Now that she’s here - and comfortably situated teaching French literature to 6th and 8th graders at the Waterview campus, Justine feels right at home. “The biggest surprise was the weather - from really hot during the summer to hailstones in the winter. And sometimes I don’t know how to dress because it’s both hot and cold all in the same day.”

And what’s been the biggest surprise about teaching at DIS? “The connections,” she says. “Connections between teachers, students, parents, really the entire community.” (Fun fact: Justine describes a conversation with fellow teacher Azadeh Shamloo, during which Azadeh shared a photo of a friend in Paris that happened to be taken at Justine’s wedding - “It’s such a small world,” Justine says.)

Justine also shares that her students make DIS a rewarding place to be, describing the sense of fun she feels most keenly with her 6th graders. “Everything is so new and wonderful to them. Over the winter we had a few ladybugs in our class room and students wanted to put them in a jar and play with them. It was very sweet.”
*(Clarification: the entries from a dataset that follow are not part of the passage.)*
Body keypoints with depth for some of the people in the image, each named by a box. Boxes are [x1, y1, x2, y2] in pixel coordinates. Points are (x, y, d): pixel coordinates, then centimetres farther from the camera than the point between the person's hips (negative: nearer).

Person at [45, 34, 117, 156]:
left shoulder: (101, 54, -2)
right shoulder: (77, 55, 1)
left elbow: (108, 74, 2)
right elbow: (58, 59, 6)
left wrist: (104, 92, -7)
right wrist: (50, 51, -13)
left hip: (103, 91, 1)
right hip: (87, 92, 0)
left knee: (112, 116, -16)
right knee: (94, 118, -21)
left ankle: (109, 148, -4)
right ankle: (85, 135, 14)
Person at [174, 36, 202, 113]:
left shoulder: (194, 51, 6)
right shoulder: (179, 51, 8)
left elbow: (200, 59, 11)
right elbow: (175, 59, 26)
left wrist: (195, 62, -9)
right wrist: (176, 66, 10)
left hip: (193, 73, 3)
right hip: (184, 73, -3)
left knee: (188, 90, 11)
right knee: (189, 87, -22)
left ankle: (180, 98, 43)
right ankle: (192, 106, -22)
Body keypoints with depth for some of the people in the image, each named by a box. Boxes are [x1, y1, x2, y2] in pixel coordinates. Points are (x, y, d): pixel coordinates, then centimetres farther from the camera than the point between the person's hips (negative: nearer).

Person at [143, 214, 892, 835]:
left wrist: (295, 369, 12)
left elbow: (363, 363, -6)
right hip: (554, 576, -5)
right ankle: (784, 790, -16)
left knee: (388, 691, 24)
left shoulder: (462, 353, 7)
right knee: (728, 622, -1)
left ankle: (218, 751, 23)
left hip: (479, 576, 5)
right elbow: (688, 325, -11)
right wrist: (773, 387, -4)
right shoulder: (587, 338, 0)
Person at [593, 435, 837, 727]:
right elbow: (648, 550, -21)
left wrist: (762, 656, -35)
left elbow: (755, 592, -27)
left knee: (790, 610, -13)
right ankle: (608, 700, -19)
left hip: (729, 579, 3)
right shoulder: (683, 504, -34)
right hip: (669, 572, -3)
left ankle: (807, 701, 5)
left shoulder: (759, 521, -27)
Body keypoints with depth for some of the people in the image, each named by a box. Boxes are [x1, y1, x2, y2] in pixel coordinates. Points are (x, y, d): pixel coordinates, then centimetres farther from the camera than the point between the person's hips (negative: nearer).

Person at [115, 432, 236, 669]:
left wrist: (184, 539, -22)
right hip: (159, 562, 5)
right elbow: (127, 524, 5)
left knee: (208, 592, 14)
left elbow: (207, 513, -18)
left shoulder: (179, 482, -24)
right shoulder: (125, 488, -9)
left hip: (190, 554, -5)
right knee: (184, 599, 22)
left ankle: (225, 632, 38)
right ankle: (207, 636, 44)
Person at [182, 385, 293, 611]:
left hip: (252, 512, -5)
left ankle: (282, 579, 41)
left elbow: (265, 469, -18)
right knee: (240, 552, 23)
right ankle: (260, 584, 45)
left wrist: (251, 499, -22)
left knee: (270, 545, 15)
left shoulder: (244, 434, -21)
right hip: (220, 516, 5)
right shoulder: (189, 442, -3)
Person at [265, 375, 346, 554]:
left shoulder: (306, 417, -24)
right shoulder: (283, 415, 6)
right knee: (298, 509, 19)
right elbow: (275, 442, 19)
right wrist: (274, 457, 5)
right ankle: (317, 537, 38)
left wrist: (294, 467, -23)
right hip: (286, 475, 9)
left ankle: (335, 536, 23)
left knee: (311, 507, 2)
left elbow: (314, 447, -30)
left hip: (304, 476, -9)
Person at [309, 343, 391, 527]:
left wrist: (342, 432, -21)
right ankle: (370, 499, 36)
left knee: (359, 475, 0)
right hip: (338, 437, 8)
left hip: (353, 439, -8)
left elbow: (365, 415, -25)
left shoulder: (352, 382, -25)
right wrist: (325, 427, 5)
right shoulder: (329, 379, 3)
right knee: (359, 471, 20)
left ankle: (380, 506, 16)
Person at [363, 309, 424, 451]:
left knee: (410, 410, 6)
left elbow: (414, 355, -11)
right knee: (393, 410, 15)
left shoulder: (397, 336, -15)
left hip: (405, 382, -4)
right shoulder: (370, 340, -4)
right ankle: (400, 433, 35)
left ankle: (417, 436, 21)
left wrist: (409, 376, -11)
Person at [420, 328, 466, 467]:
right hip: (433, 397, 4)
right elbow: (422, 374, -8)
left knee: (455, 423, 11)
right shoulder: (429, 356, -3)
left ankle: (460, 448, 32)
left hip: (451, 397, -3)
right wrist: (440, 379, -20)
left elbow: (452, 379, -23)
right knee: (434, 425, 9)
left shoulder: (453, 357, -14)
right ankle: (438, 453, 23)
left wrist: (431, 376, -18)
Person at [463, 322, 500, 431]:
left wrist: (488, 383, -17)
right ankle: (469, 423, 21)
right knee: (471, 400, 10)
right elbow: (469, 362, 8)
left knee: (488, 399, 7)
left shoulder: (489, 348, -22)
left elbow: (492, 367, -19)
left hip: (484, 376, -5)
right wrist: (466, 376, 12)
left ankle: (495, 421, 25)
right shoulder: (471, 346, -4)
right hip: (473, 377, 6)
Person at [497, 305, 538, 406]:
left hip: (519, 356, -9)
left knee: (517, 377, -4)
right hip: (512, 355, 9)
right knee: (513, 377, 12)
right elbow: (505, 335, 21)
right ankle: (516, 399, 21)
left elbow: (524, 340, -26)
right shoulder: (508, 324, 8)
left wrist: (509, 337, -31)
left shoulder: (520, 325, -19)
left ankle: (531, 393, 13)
There is plenty of learning involved, as well. “In addition to Sylvie Germain, I also want my students to explore other French-language writers.” She mentions Atiq Rahimi, the French-Afghan writer and filmmaker who explores the plight of women in his home country from exile in France. “During Francophonie Week, he was at the center of a big discussion we had about international rights for women.” 

One of Rahimi’s books, Syngué Sabour, tells the story of a woman caring for her husband during the Afghan Revolution, who explores her own life and ambitions through one-way conversations with a husband who cannot speak. “The novel reveals the importance of speech and the freedom and dangers that come with it - it's very powerful,” says Justine.
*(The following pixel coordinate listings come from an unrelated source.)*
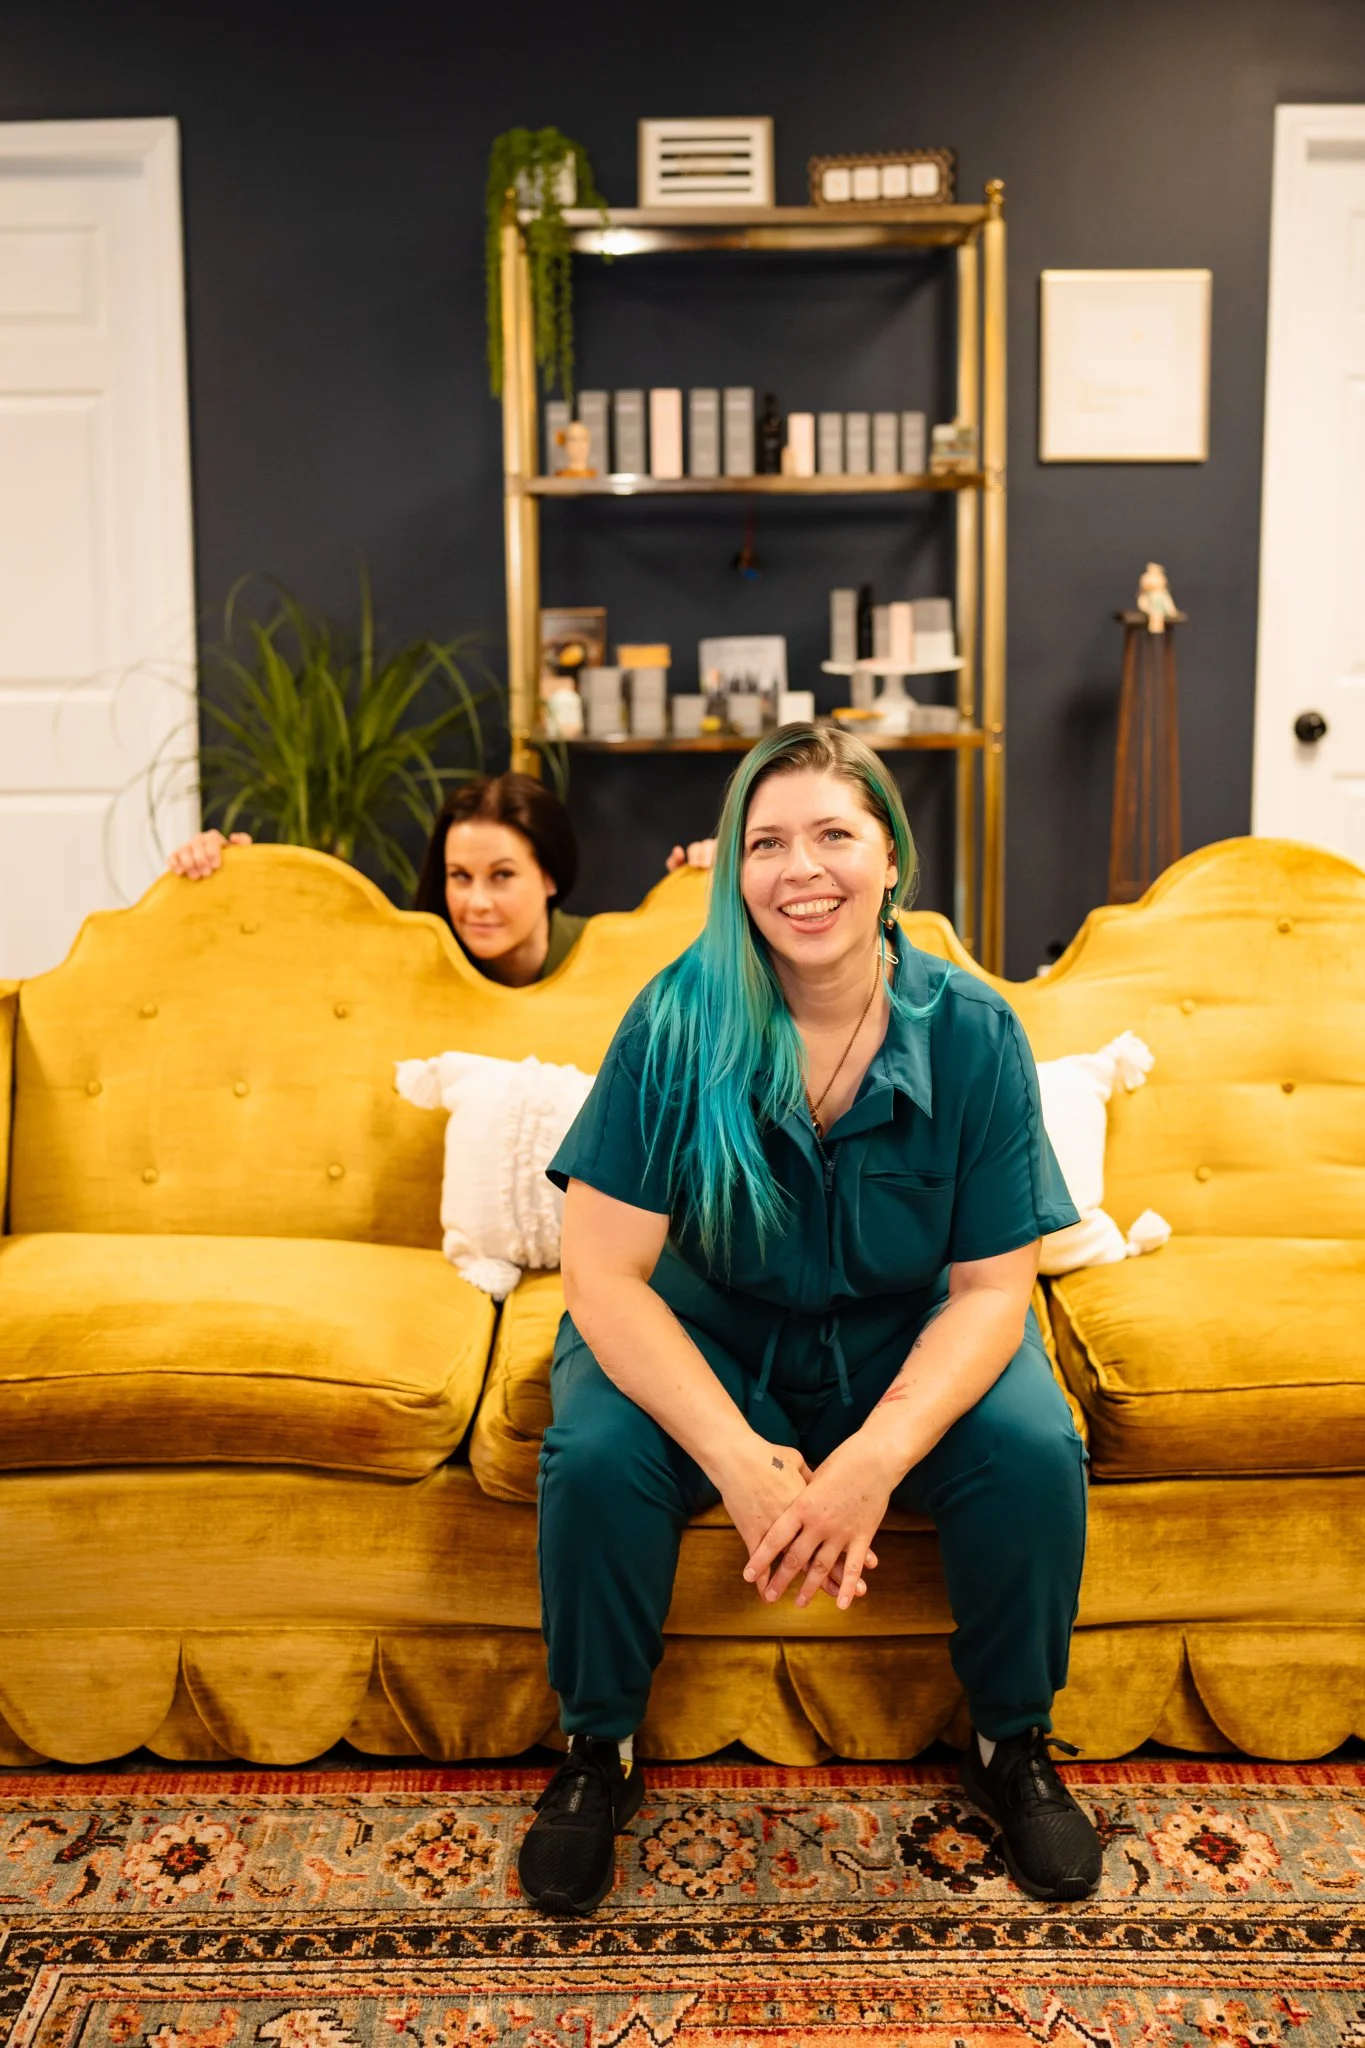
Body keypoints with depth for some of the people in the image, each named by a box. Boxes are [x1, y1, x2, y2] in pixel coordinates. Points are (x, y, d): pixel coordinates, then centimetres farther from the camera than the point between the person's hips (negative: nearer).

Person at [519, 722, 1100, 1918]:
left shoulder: (974, 1033, -14)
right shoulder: (676, 1023, -18)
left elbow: (991, 1287, -13)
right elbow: (605, 1271, -20)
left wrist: (872, 1462, -29)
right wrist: (739, 1461, -32)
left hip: (907, 1342, 1)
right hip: (704, 1336, -1)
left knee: (1036, 1454, -25)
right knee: (594, 1459, -29)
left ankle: (1014, 1743, 6)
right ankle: (600, 1750, 2)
The common thread between Rahimi and Germain? To Justine, it’s simple: “I really like how they let us feel the emotion that plays between the lines - they leave room for the reader, allowing them to reflect and imagine.” That is something Justine sees in her students, as well. Sometimes they don't say a lot in class, but deep down they're capable of dissecting very complex themes in literature.

Justine’s goal in the classroom is to imbue her students with not just a sense of the words of great French literature, but its elegance and underlying philosophy, as well. “These authors and others have appealed to me in different ways. They allow us to reflect on what it means to be a human - our origins, our connections, our feelings, our words. My favorite books are those in which the characters are put to the test, learning about their fragility and weaknesses, and then growing as a result.”

And how does Justine plan to grow in the future? Having done her master’s thesis on Germain, she would some day like to write a doctoral dissertation on Rahimi. “A Ph.D. is a goal of mine,” she says.

“That, and maybe spending another summer at a place like Anafora.”